### Task prompt
Below are records; reproduce exactly the lines from the one that has "cereal bowl: present [324,376,421,437]" through the one that has "dish towel: none", ends included, and nothing more.

### Data in this exercise

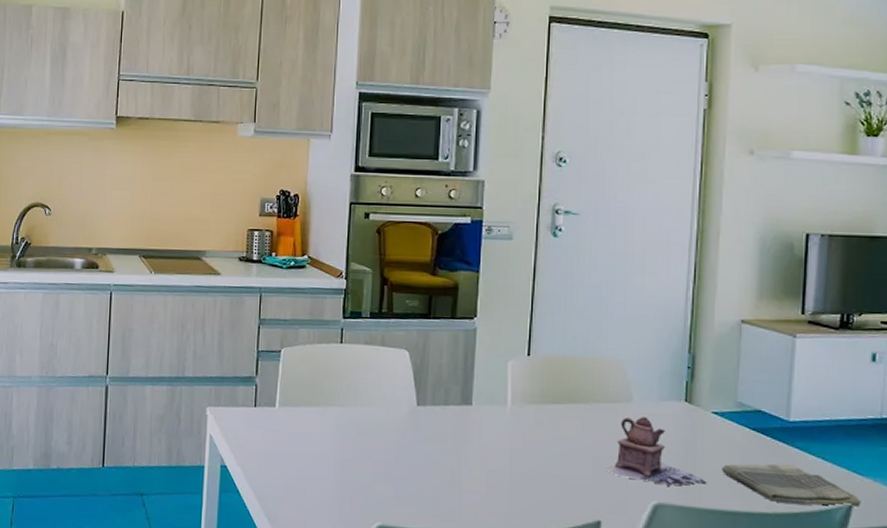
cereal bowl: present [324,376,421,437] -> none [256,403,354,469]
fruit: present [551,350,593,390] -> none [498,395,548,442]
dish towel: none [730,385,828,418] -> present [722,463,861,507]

--

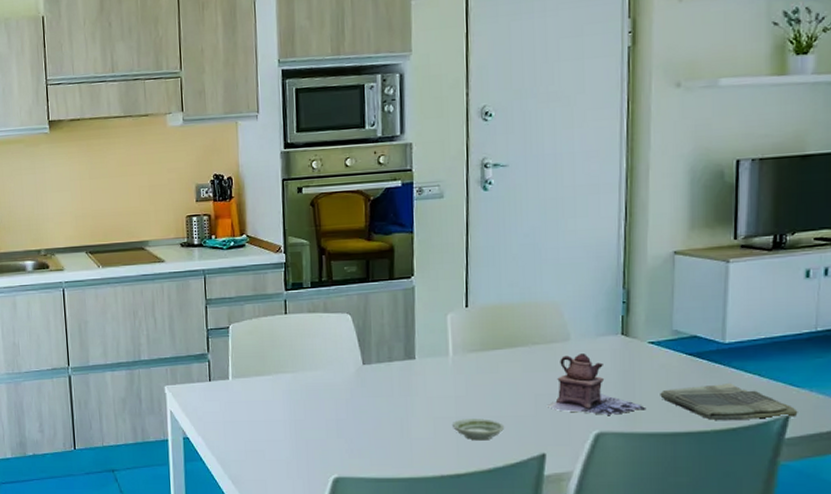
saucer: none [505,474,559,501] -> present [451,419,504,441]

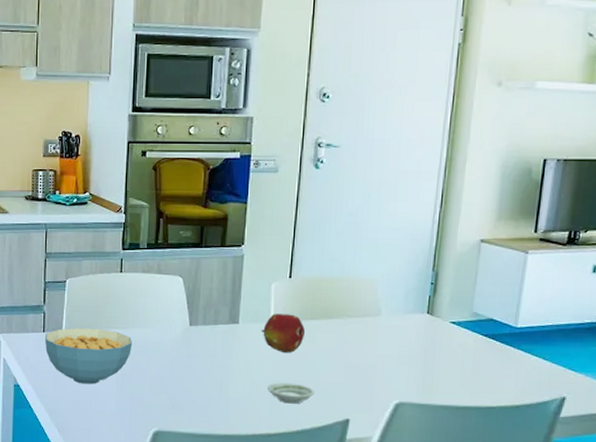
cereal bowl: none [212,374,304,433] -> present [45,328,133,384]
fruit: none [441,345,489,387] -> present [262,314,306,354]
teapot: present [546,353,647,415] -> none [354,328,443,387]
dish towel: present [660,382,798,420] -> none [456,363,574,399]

--

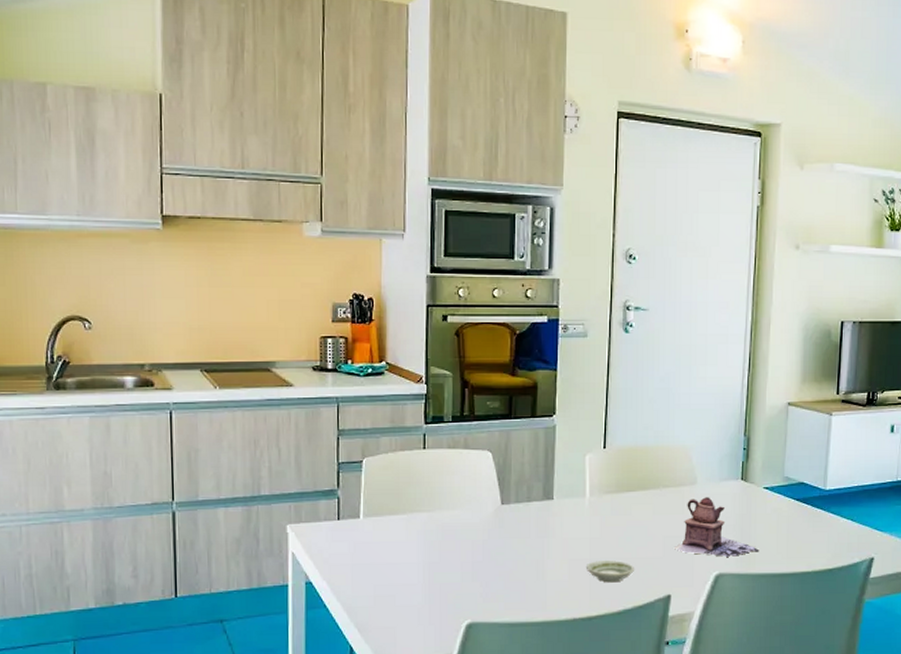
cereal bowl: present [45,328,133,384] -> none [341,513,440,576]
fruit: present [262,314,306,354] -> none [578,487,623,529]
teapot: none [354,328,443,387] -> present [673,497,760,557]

### Result below
cereal bowl: present [324,376,421,437] -> none [256,403,354,469]
fruit: present [551,350,593,390] -> none [498,395,548,442]
dish towel: none [730,385,828,418] -> present [722,463,861,507]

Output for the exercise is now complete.